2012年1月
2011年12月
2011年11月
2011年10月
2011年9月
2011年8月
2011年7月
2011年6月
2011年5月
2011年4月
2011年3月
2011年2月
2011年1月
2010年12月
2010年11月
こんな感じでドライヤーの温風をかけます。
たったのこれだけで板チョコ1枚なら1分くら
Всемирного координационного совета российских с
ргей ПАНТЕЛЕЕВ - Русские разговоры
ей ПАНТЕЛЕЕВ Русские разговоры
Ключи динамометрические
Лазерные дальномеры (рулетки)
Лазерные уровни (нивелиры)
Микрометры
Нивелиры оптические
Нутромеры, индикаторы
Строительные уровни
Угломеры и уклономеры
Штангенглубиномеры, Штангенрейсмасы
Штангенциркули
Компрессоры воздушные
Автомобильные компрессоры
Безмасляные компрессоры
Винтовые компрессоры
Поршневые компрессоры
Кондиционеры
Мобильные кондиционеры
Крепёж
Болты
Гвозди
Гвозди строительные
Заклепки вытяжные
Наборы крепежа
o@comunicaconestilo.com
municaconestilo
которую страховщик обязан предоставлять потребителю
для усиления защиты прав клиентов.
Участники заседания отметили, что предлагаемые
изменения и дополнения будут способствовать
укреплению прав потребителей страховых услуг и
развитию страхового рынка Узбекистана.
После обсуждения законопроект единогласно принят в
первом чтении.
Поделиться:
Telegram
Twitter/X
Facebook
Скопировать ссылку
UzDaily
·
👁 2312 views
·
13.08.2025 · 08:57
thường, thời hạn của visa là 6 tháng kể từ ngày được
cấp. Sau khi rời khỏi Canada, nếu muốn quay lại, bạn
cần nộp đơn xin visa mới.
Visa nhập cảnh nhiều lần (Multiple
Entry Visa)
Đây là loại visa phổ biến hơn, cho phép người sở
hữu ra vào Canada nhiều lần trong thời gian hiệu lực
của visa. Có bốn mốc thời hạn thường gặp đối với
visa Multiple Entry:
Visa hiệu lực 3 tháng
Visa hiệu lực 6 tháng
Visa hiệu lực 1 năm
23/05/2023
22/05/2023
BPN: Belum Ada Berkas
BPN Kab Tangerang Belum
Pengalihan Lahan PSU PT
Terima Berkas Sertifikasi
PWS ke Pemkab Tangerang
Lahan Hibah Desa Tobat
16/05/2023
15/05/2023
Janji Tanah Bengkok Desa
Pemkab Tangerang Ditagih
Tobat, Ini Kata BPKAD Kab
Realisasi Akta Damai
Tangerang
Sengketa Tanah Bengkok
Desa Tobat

------

Would you copy out every line in the records that includes the string "Bengkok"?

> **Task solution**
Janji Tanah Bengkok Desa
Sengketa Tanah Bengkok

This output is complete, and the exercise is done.